Not long ago, Skitz contacted me to let me know that he was producing an album for a young artist named Sara Silveira. I took the opportunity to ask him for his views on how the music industry has changed.
The Q&A was conducted via email (old school, I know). An edited transcript is reproduced below:
1. Is Sara signed to a major label? If not, why not?
At this current time Sara isn’t signed to a major, this is largely due to the fact there are a plethora of lucrative ventures an independent artist can potentially exploit, if they know where to find them of course. Gone are the days of a songwriter needing to be labeled ‘major’ to get major work.
2. How difficult is it these days for new artists to break through? How are you handling promotion?
As with any business, preparation and knowhow are essential. Also having some good people on your side whether on radio, television or online. The term ‘survival of the viralist’ sums up our promotional approach.
3. How important are social media channels these days and which ones? You were an early adopter on MySpace, does it still have any role to play?
MySpace is a relic of the past known to many as the ‘MySpace days’. Social networks are evolving so fast that even Twitter isn’t safe. These channels are evidently disposable. Nobody would have predicted that all of their MySpace surfing time would culminate in untold wasted hours. Tom who?
4. Who are the influencers that can make or break people these days? Is it still the A&R people at the labels, or are others now more important?
The public can make or break things. There is so much choice. This new technology savvy generation of kids cares far more for playground hysteria: YouTube views and Facebook ‘Like’ pages with a free 4 track EP rather than a billboard on the motorway.
5. Do you see a role for brands and advertisers in promoting new artists? What are the challenges here?
The cross pollination of brands and artists is a formula that I will continue to utilise as long as there are companies willing to pay to place their product in association with an artist.

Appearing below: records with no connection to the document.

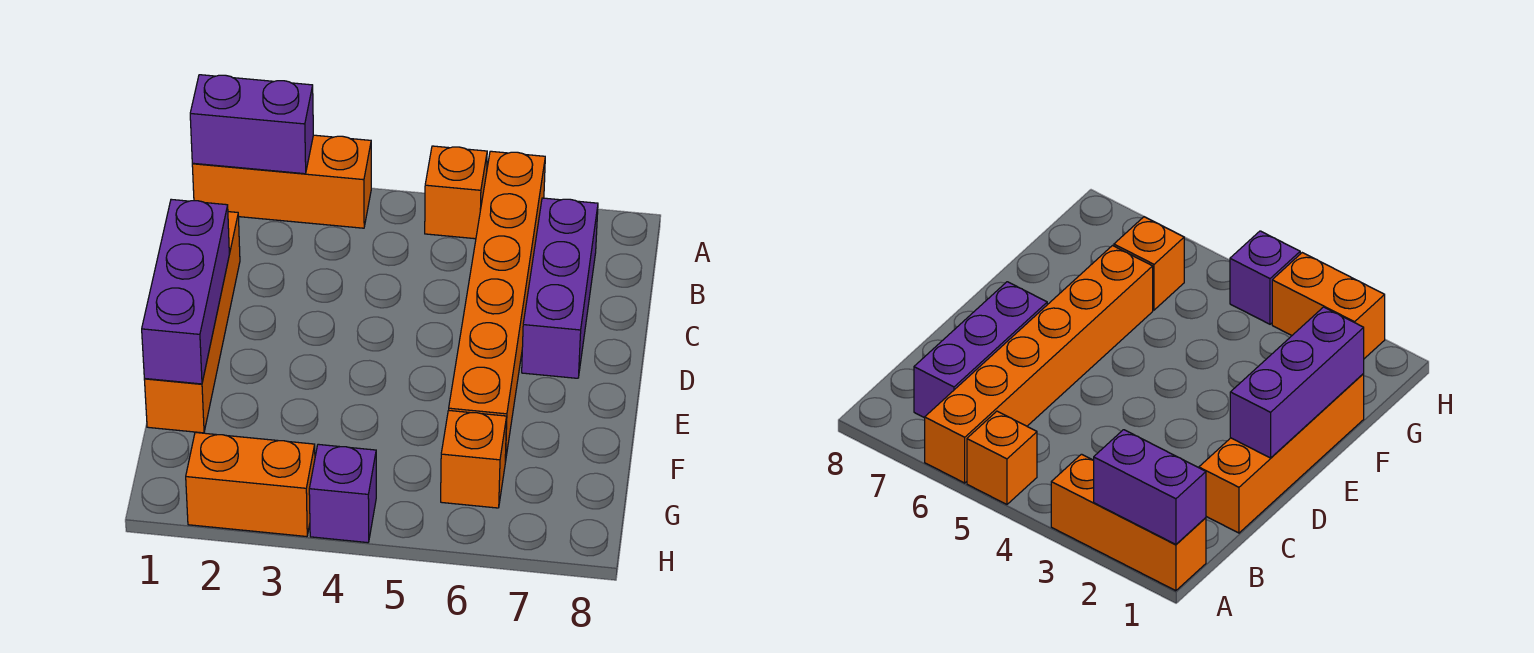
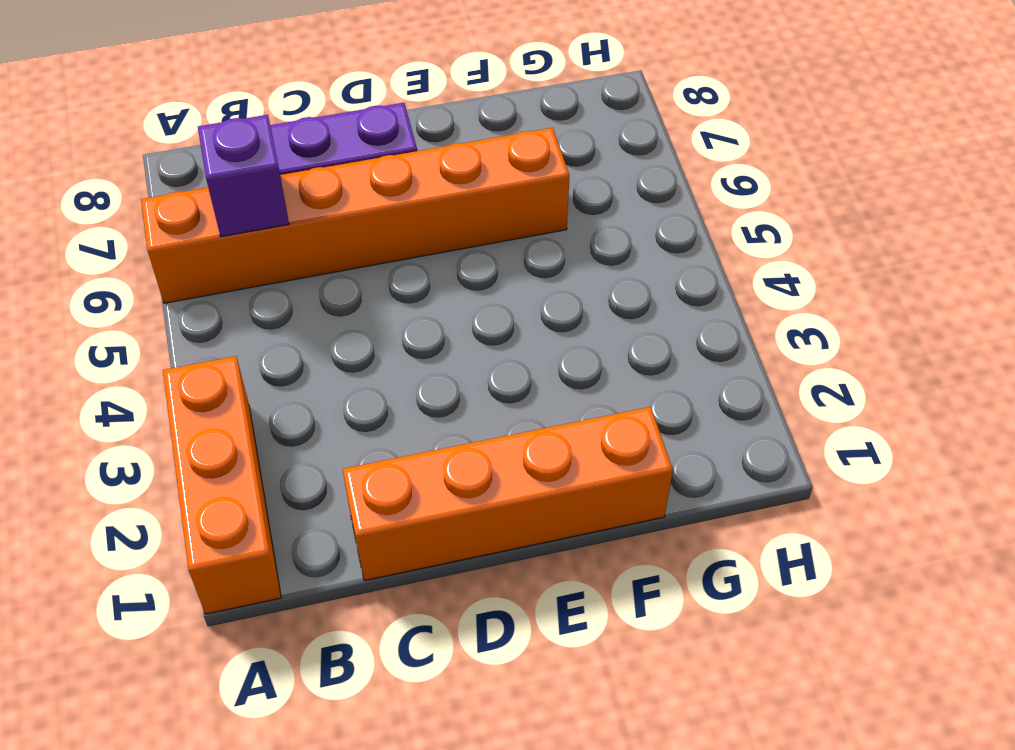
purple 1x1 brick [198,115,289,237] -> purple 1x1 brick moved to [309,444,376,543]
none -> orange 1x1 brick [425,146,487,239]
none -> orange 1x1 brick [441,410,507,508]

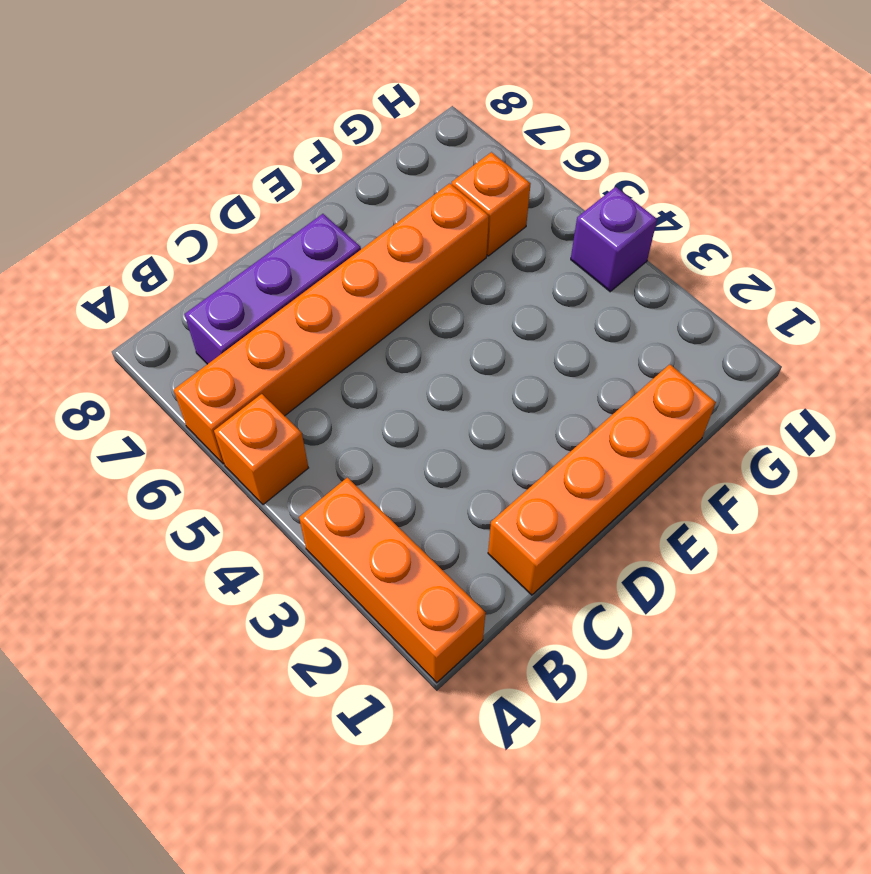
none -> orange 1x2 brick [186,433,315,537]
none -> purple 1x2 brick [190,75,313,174]

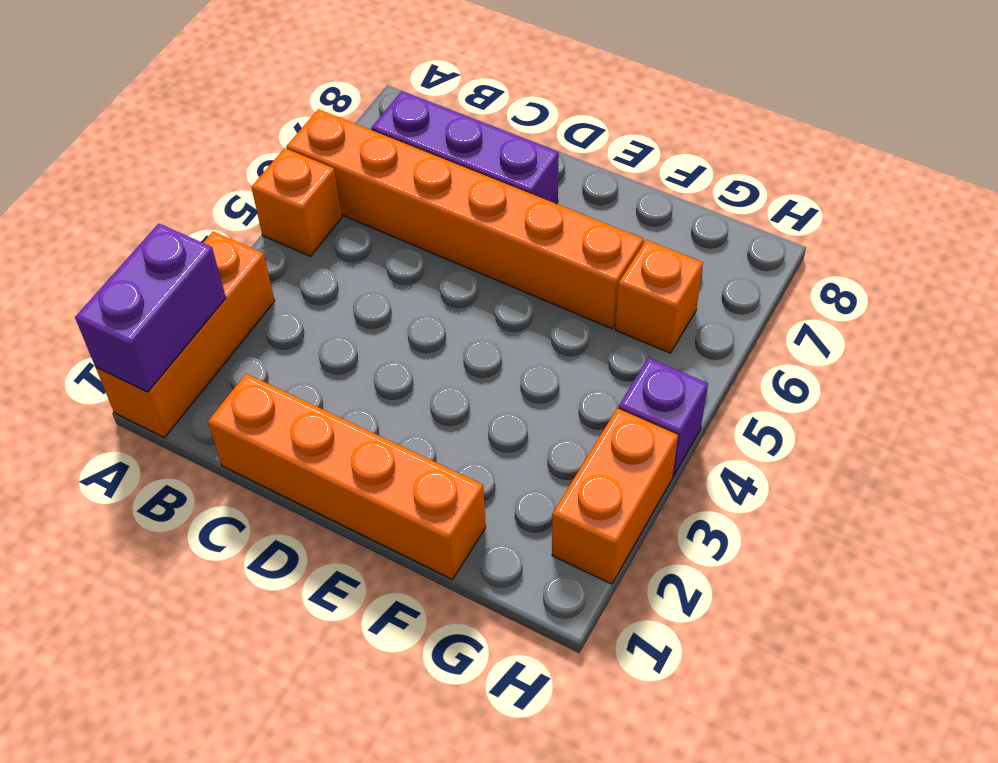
none -> purple 1x3 brick [142,199,229,384]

6. Who are the people that you think have played the brand game well, and who has flopped?
I have to admire the way Dizzee Rascal has played the branding game. He successfully managed to stay in the public eye without the necessity to release music – or make a Celebrity Big Brother appearance.
Somebody I fear played the brand game wrong has to be Craig David. If he was my act, I would of ridden that ‘Bo Selecta’ wave all the way to the bank by laughing about it and not sulking about a little bit of comedy.

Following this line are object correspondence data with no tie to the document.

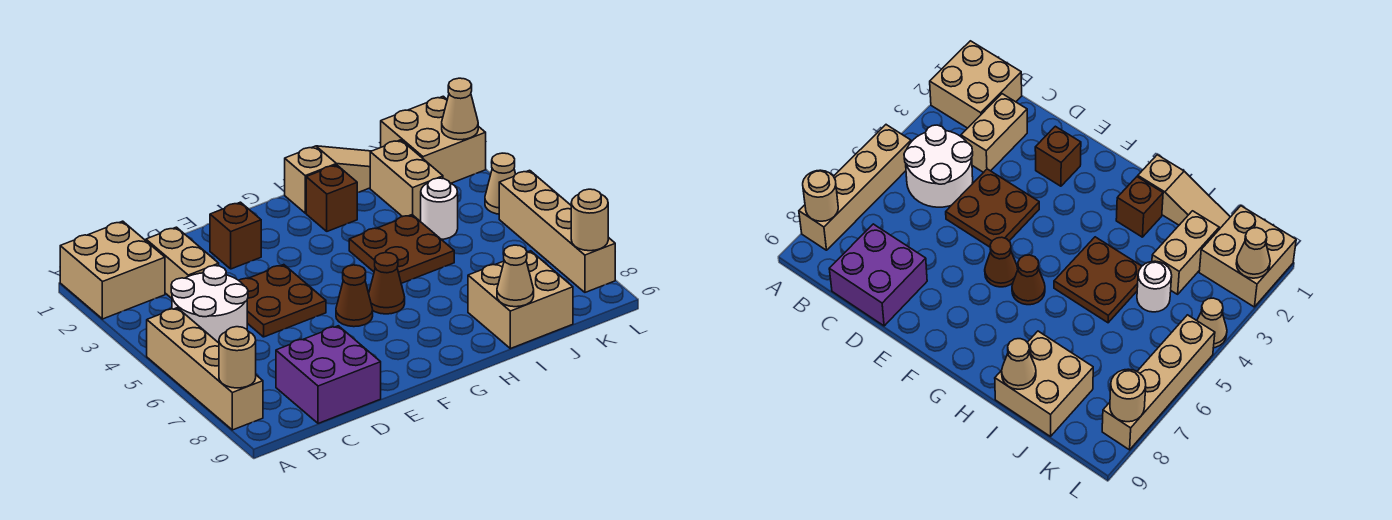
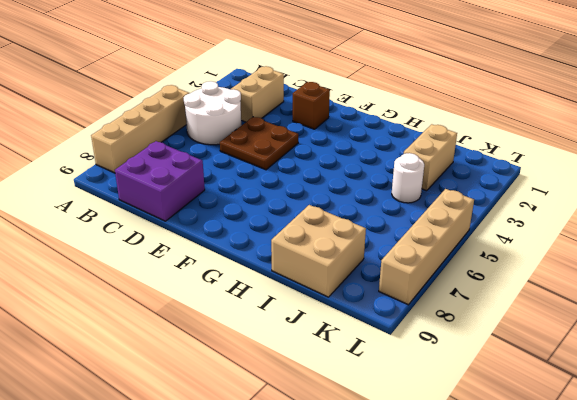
none -> tan 2x2 brick [60,221,165,319]
none -> brown 1x1 cone [336,265,373,327]
none -> brown 1x1 cone [369,253,405,314]

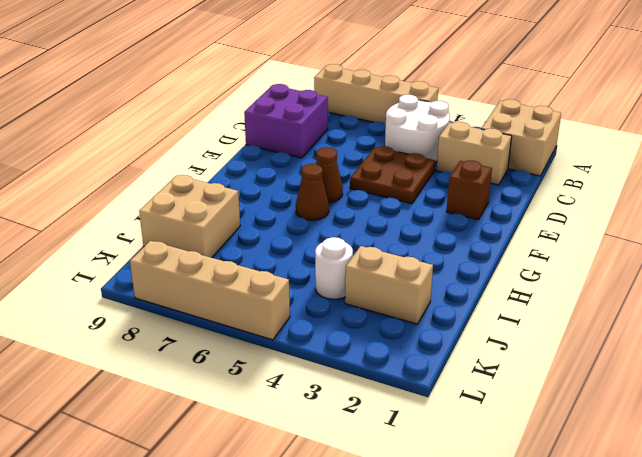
none -> tan 1x3 slope [285,146,371,213]
none -> brown 1x1 brick [306,165,357,231]
none -> brown 2x2 plate [349,215,454,283]

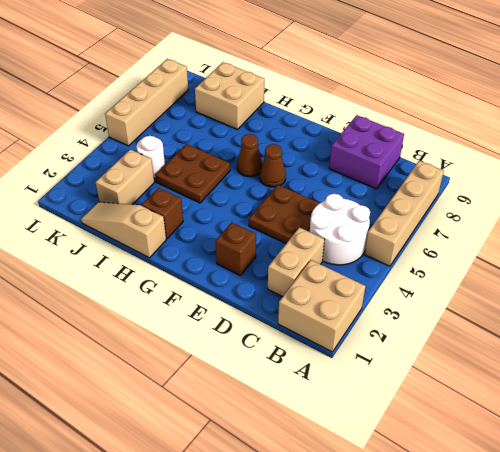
none -> tan 2x2 brick [381,96,486,183]
none -> tan 1x1 cone [485,153,516,214]
none -> tan 1x1 round brick [219,327,256,388]

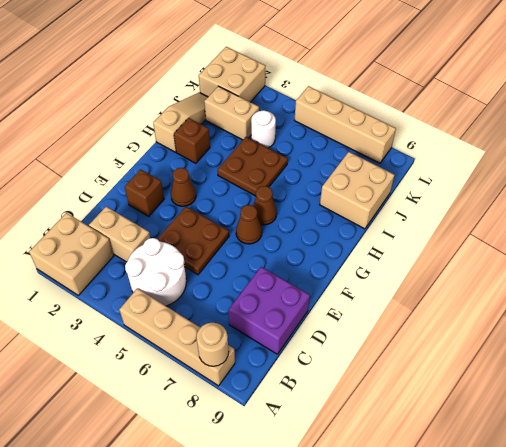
brown 1x1 cone [171,168,196,206] -> none
none -> tan 1x1 cone [485,153,516,214]
none -> tan 1x1 cone [497,245,534,307]
none -> tan 1x1 cone [442,78,478,140]

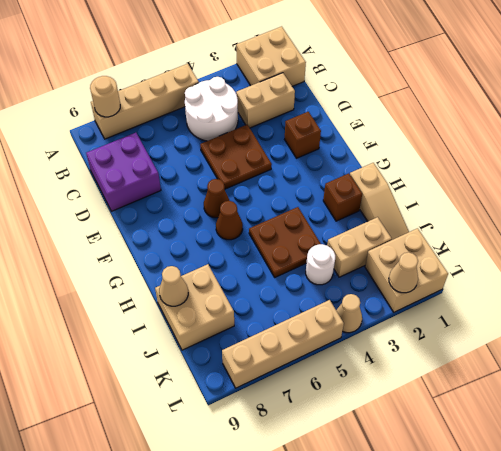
none -> tan 1x1 round brick [571,189,608,251]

Young Guru’s Changing the Game
Although not as well known to the general public as Jay-Z, his producer Young Guru is an equally savvy operator. The video embedded below is worth watching, as he echoes Skitz’s comments and goes further, describing how some artists get enslaved by music labels, but how a new generation of acts like Jay-Z are turning the tables.

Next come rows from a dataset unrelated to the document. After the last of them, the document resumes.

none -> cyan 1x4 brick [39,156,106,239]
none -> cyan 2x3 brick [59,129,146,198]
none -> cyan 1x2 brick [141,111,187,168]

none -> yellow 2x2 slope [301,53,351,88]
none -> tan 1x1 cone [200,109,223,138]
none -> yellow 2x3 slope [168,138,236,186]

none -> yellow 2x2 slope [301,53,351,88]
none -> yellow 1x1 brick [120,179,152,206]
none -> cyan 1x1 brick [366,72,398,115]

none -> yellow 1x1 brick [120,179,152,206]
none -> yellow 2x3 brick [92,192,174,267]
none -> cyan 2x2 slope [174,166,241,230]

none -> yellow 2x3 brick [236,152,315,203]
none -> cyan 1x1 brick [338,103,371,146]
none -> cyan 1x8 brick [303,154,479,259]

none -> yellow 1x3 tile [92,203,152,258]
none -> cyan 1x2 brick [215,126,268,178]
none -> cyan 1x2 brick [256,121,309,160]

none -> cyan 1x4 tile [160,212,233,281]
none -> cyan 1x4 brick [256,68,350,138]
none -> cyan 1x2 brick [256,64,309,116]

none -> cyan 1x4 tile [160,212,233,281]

Years ago, getting signed was the only game in town, as the major labels held the keys to fame and fortune. For contestants on the X-Factor, little has changed. But Hip-Hop moguls and young guru’s are rewriting the rules, creating more direct relationships with fans and brands.
As digital technology continues to disrupt traditional business models, the ‘survival of the viralist’ will inevitably lead to more evolution in the music industry. It’s not yet clear who the winners will be, but whatever happens, watch out for Skitz Beatz.